Vodafone launches data services
|[L-R] Mr Godfrey Mutabazi (UCC boss), |
Tage Rasmussen (Vodafone Uganda acting CEO) and Richard Byarugaba
(Vodafone Board Member)
Vodafone Uganda has commercially launched voice and 4G LTE high-speed data services.
The company said the 4G high-speed data services will initially be available in Kampala and Entebbe, with plans to rapidly expand to other cities soon. The customers outside Kampala will initially have access to 2G and in some areas 3G services.

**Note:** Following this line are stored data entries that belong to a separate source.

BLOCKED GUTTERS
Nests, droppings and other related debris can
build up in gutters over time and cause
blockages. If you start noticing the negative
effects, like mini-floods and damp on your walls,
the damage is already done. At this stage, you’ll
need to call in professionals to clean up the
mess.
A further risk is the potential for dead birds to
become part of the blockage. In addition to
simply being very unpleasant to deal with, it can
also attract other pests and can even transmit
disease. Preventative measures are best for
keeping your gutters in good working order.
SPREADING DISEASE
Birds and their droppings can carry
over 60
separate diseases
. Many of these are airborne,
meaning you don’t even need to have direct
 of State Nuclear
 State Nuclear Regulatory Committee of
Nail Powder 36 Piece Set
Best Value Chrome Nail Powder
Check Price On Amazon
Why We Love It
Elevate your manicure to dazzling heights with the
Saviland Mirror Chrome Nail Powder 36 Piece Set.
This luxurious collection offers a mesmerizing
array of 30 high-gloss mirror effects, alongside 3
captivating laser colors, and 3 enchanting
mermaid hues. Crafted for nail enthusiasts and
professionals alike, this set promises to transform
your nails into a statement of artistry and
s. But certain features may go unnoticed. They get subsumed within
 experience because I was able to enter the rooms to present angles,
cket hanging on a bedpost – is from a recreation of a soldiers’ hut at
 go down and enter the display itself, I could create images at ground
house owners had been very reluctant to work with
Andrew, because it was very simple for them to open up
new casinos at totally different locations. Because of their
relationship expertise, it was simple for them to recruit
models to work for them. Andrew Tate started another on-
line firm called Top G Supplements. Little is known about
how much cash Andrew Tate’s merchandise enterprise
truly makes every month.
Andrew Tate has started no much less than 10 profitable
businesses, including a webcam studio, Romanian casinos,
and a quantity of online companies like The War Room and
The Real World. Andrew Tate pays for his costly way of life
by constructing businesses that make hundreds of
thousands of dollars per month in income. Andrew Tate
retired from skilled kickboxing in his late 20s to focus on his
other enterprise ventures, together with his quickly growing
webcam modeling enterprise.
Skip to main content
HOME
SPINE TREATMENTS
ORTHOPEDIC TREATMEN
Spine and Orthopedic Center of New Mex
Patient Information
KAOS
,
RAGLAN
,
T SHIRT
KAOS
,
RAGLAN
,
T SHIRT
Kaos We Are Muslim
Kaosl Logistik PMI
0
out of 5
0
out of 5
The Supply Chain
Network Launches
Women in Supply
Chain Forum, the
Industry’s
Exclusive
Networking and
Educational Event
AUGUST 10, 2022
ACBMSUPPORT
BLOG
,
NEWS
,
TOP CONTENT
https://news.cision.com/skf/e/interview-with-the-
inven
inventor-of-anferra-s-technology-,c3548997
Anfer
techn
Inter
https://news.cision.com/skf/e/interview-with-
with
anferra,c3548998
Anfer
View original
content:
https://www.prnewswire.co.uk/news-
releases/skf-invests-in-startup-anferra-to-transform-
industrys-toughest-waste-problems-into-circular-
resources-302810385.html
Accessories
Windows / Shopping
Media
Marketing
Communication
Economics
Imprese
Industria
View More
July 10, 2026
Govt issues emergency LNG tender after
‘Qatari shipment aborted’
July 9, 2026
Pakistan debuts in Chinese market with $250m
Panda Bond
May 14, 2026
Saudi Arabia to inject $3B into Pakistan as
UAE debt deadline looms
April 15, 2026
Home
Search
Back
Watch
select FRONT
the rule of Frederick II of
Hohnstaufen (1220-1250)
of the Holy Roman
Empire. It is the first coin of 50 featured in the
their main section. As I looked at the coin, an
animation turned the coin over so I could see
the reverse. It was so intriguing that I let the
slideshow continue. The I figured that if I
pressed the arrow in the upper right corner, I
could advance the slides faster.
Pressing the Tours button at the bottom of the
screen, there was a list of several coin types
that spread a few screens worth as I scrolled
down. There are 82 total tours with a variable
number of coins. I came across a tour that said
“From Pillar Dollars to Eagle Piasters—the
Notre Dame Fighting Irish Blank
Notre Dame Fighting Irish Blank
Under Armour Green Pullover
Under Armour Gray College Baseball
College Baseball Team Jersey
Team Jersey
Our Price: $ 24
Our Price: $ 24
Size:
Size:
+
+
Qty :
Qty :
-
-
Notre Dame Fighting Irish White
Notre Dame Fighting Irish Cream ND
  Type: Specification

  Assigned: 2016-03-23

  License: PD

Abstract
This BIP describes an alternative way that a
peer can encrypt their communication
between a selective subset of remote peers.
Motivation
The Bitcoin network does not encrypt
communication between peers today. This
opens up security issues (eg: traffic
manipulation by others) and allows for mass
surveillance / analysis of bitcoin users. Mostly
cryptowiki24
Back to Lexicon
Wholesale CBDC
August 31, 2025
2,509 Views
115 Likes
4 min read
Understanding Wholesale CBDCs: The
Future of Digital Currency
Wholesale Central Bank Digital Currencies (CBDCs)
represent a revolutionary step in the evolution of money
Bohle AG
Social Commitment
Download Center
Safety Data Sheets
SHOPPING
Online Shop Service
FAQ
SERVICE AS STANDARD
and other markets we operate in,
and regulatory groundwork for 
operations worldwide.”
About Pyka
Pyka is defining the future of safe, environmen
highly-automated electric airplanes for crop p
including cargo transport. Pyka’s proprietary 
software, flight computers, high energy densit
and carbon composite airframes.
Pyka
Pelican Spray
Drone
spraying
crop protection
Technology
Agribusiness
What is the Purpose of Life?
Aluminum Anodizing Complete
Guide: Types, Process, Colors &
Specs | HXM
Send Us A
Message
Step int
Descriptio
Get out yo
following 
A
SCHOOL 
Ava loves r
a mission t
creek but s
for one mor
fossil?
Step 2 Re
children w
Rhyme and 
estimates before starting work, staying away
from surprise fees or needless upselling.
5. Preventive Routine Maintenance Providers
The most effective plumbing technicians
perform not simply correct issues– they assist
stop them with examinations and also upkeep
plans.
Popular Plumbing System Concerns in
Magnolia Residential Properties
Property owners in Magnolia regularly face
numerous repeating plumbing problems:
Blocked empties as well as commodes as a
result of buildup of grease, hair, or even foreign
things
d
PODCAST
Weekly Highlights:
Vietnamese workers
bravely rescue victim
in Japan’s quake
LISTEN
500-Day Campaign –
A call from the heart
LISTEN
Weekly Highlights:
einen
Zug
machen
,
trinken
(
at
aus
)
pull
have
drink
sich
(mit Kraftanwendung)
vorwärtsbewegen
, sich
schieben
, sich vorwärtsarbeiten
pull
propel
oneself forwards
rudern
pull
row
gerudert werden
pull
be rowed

Tage Rasmussen, the acting chief executive officer for Vodafone Uganda, said: “Vodafone services are designed for individual users, small-to-medium businesses, as well as large organisations that desire reliable and fast connections that are well priced.”
“Our offers are in line with the Vodafone promise of delivering worry-free solutions to our customers,” Rasmussen said. The company has promised to offer reliable internet connection.
Vodafone Uganda is part of the global telecoms group Vodafone, which has mobile operations in 26 countries and partners with mobile networks in 54 more, including the largest footprint of 4G network across Europe.
As part of the launch, Vodafone announced the launch of unlimited data plans. Prices for unlimited data start from Shs 149,000 per month or Shs 5,000 per day. This offer is, however, available for a limited period. According to Jackie Namara, the head of marketing at Vodafone, the low data plans follow a demand from customers who are tired of high charges.
“Customers say the entry price for mobile devices is too high and we have decided to lower it,” Namara said.
Uganda Communications Commission boss Godfrey Mutabazi commended Vodafone for joining the Ugandan market.
“We welcome Vodafone to this competitive market of ours. We didn't think such a prestigious company would join [Uganda] where we already have a few players already on the ground,” Mutabazi said, adding that the company has promised to offer “a unique service.”
Mutabazi urged government to cut down on taxes so that more investors could join the market.
“We have the highest taxation rate in East Africa when it comes to telecoms. I think the taxation should come down so that we could allow these telecoms to invest,” he said.